Google has a market share of 45%, can that market share grow further when it has Microsoft and Yahoo coming up behind it? My opinion is that it may well be able to maintain market share, but will find it difficult to grow market sure much above the current 45%. Which suggest profits will have to come from other business and growth in advertising revenues from searching. Advertising is a cyclical business and there are little significant barriers to entry for this type of business. Google's revenue growth (as strong as it is), is slowing down on a quarterly basis and this is yet to be reflected in the price. Google additionally has benefited from the ongoing problems at Yahoo, which has suffered from a downturn in financial and car advertising, both of which contributed to a 38% fall in its most recent quarterly profits.

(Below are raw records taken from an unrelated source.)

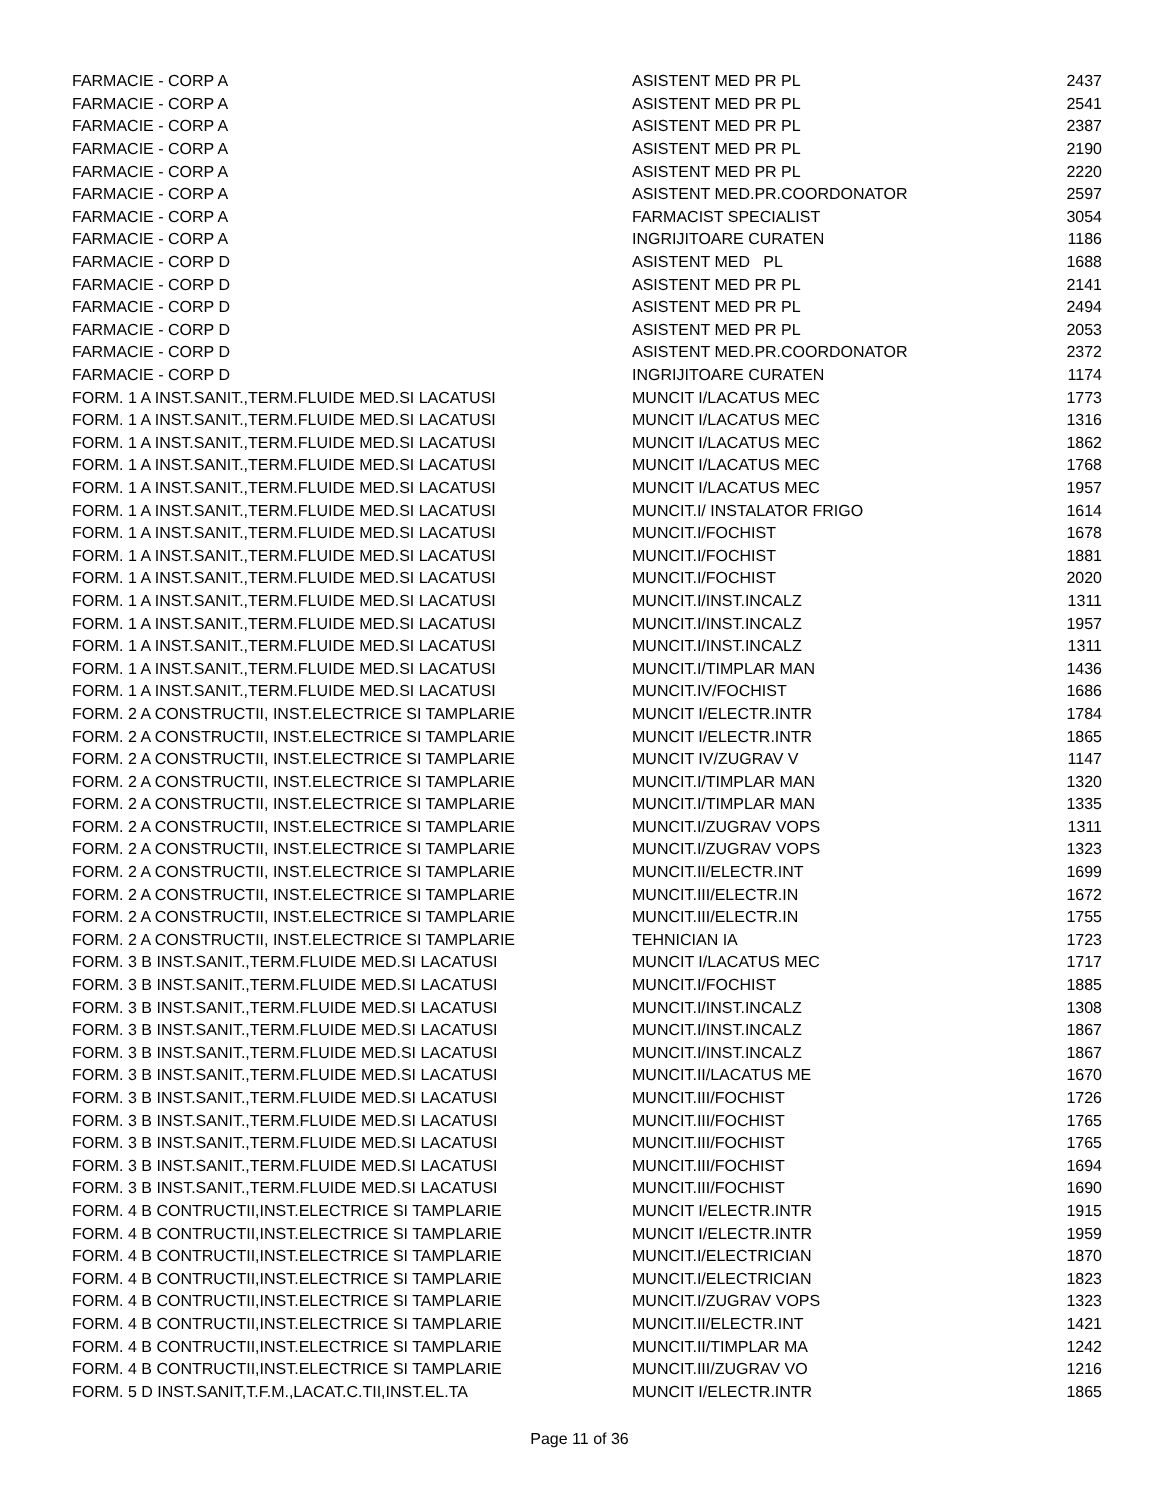| FARMACIE - CORP A | ASISTENT MED PR PL | 2437 |
| FARMACIE - CORP A | ASISTENT MED PR PL | 2541 |
| FARMACIE - CORP A | ASISTENT MED PR PL | 2387 |
| FARMACIE - CORP A | ASISTENT MED PR PL | 2190 |
| FARMACIE - CORP A | ASISTENT MED PR PL | 2220 |
| FARMACIE - CORP A | ASISTENT MED.PR.COORDONATOR | 2597 |
| FARMACIE - CORP A | FARMACIST SPECIALIST | 3054 |
| FARMACIE - CORP A | INGRIJITOARE CURATEN | 1186 |
| FARMACIE - CORP D | ASISTENT MED PL | 1688 |
| FARMACIE - CORP D | ASISTENT MED PR PL | 2141 |
| FARMACIE - CORP D | ASISTENT MED PR PL | 2494 |
| FARMACIE - CORP D | ASISTENT MED PR PL | 2053 |
| FARMACIE - CORP D | ASISTENT MED.PR.COORDONATOR | 2372 |
| FARMACIE - CORP D | INGRIJITOARE CURATEN | 1174 |
| FORM. 1 A INST.SANIT.,TERM.FLUIDE MED.SI LACATUSI | MUNCIT I/LACATUS MEC | 1773 |
| FORM. 1 A INST.SANIT.,TERM.FLUIDE MED.SI LACATUSI | MUNCIT I/LACATUS MEC | 1316 |
| FORM. 1 A INST.SANIT.,TERM.FLUIDE MED.SI LACATUSI | MUNCIT I/LACATUS MEC | 1862 |
| FORM. 1 A INST.SANIT.,TERM.FLUIDE MED.SI LACATUSI | MUNCIT I/LACATUS MEC | 1768 |
| FORM. 1 A INST.SANIT.,TERM.FLUIDE MED.SI LACATUSI | MUNCIT I/LACATUS MEC | 1957 |
| FORM. 1 A INST.SANIT.,TERM.FLUIDE MED.SI LACATUSI | MUNCIT.I/ INSTALATOR FRIGO | 1614 |
| FORM. 1 A INST.SANIT.,TERM.FLUIDE MED.SI LACATUSI | MUNCIT.I/FOCHIST | 1678 |
| FORM. 1 A INST.SANIT.,TERM.FLUIDE MED.SI LACATUSI | MUNCIT.I/FOCHIST | 1881 |
| FORM. 1 A INST.SANIT.,TERM.FLUIDE MED.SI LACATUSI | MUNCIT.I/FOCHIST | 2020 |
| FORM. 1 A INST.SANIT.,TERM.FLUIDE MED.SI LACATUSI | MUNCIT.I/INST.INCALZ | 1311 |
| FORM. 1 A INST.SANIT.,TERM.FLUIDE MED.SI LACATUSI | MUNCIT.I/INST.INCALZ | 1957 |
| FORM. 1 A INST.SANIT.,TERM.FLUIDE MED.SI LACATUSI | MUNCIT.I/INST.INCALZ | 1311 |
| FORM. 1 A INST.SANIT.,TERM.FLUIDE MED.SI LACATUSI | MUNCIT.I/TIMPLAR MAN | 1436 |
| FORM. 1 A INST.SANIT.,TERM.FLUIDE MED.SI LACATUSI | MUNCIT.IV/FOCHIST | 1686 |
| FORM. 2 A CONSTRUCTII, INST.ELECTRICE SI TAMPLARIE | MUNCIT I/ELECTR.INTR | 1784 |
| FORM. 2 A CONSTRUCTII, INST.ELECTRICE SI TAMPLARIE | MUNCIT I/ELECTR.INTR | 1865 |
| FORM. 2 A CONSTRUCTII, INST.ELECTRICE SI TAMPLARIE | MUNCIT IV/ZUGRAV V | 1147 |
| FORM. 2 A CONSTRUCTII, INST.ELECTRICE SI TAMPLARIE | MUNCIT.I/TIMPLAR MAN | 1320 |
| FORM. 2 A CONSTRUCTII, INST.ELECTRICE SI TAMPLARIE | MUNCIT.I/TIMPLAR MAN | 1335 |
| FORM. 2 A CONSTRUCTII, INST.ELECTRICE SI TAMPLARIE | MUNCIT.I/ZUGRAV VOPS | 1311 |
| FORM. 2 A CONSTRUCTII, INST.ELECTRICE SI TAMPLARIE | MUNCIT.I/ZUGRAV VOPS | 1323 |
| FORM. 2 A CONSTRUCTII, INST.ELECTRICE SI TAMPLARIE | MUNCIT.II/ELECTR.INT | 1699 |
| FORM. 2 A CONSTRUCTII, INST.ELECTRICE SI TAMPLARIE | MUNCIT.III/ELECTR.IN | 1672 |
| FORM. 2 A CONSTRUCTII, INST.ELECTRICE SI TAMPLARIE | MUNCIT.III/ELECTR.IN | 1755 |
| FORM. 2 A CONSTRUCTII, INST.ELECTRICE SI TAMPLARIE | TEHNICIAN IA | 1723 |
| FORM. 3 B INST.SANIT.,TERM.FLUIDE MED.SI LACATUSI | MUNCIT I/LACATUS MEC | 1717 |
| FORM. 3 B INST.SANIT.,TERM.FLUIDE MED.SI LACATUSI | MUNCIT.I/FOCHIST | 1885 |
| FORM. 3 B INST.SANIT.,TERM.FLUIDE MED.SI LACATUSI | MUNCIT.I/INST.INCALZ | 1308 |
| FORM. 3 B INST.SANIT.,TERM.FLUIDE MED.SI LACATUSI | MUNCIT.I/INST.INCALZ | 1867 |
| FORM. 3 B INST.SANIT.,TERM.FLUIDE MED.SI LACATUSI | MUNCIT.I/INST.INCALZ | 1867 |
| FORM. 3 B INST.SANIT.,TERM.FLUIDE MED.SI LACATUSI | MUNCIT.II/LACATUS ME | 1670 |
| FORM. 3 B INST.SANIT.,TERM.FLUIDE MED.SI LACATUSI | MUNCIT.III/FOCHIST | 1726 |
| FORM. 3 B INST.SANIT.,TERM.FLUIDE MED.SI LACATUSI | MUNCIT.III/FOCHIST | 1765 |
| FORM. 3 B INST.SANIT.,TERM.FLUIDE MED.SI LACATUSI | MUNCIT.III/FOCHIST | 1765 |
| FORM. 3 B INST.SANIT.,TERM.FLUIDE MED.SI LACATUSI | MUNCIT.III/FOCHIST | 1694 |
| FORM. 3 B INST.SANIT.,TERM.FLUIDE MED.SI LACATUSI | MUNCIT.III/FOCHIST | 1690 |
| FORM. 4 B CONTRUCTII,INST.ELECTRICE SI TAMPLARIE | MUNCIT I/ELECTR.INTR | 1915 |
| FORM. 4 B CONTRUCTII,INST.ELECTRICE SI TAMPLARIE | MUNCIT I/ELECTR.INTR | 1959 |
| FORM. 4 B CONTRUCTII,INST.ELECTRICE SI TAMPLARIE | MUNCIT.I/ELECTRICIAN | 1870 |
| FORM. 4 B CONTRUCTII,INST.ELECTRICE SI TAMPLARIE | MUNCIT.I/ELECTRICIAN | 1823 |
| FORM. 4 B CONTRUCTII,INST.ELECTRICE SI TAMPLARIE | MUNCIT.I/ZUGRAV VOPS | 1323 |
| FORM. 4 B CONTRUCTII,INST.ELECTRICE SI TAMPLARIE | MUNCIT.II/ELECTR.INT | 1421 |
| FORM. 4 B CONTRUCTII,INST.ELECTRICE SI TAMPLARIE | MUNCIT.II/TIMPLAR MA | 1242 |
| FORM. 4 B CONTRUCTII,INST.ELECTRICE SI TAMPLARIE | MUNCIT.III/ZUGRAV VO | 1216 |
| FORM. 5 D INST.SANIT,T.F.M.,LACAT.C.TII,INST.EL.TA | MUNCIT I/ELECTR.INTR | 1865 |
Page 11 of 36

The market valuation of Google at $154bn on earnings of $2.5bn seems excessive, much as the value of Microsoft was during the dot com bubble of 1999. The stock does appear to have got ahead of its future revenue growth rate when the only revenue stream that Google has is ads revenues generated by the search index. Google is overly expensive at $154bn, not when you can pick up a stock in Microsoft and Yahoo for near 1/3rd the cost.

Technical Analysis

  1. Immediate support is along the uptrendline since Google floated in 2004, presently at $405, which would mark the initial target for any decline.
  2. Secondary support exists along the intermediary lows along $365.
  3. Major support and the main target for any down trend are the lows along $330. Which would represent a near 35% drop in price, which would still leave Google overvalued, relative to its main competitor search engines as once a decline begins both Microsoft, Yahoo and other tech stocks would also be declining, but both being outpaced by the slump in Google.

Conclusion:

It is a risky time to be holding Google and the safest strategy for stock holders would be to take some profits. In the long-term Google may go higher even above $1000, but when I say the long-term I mean 5 to 10 years, coupled with steady year on year earnings growth, and a price earnings valuation nearer 20 rather then the present 60! That would be the best case scenerio, the worst case scenerio is that either Yahoo or Microsoft or someone else comes along with an better search engine, It has happened before!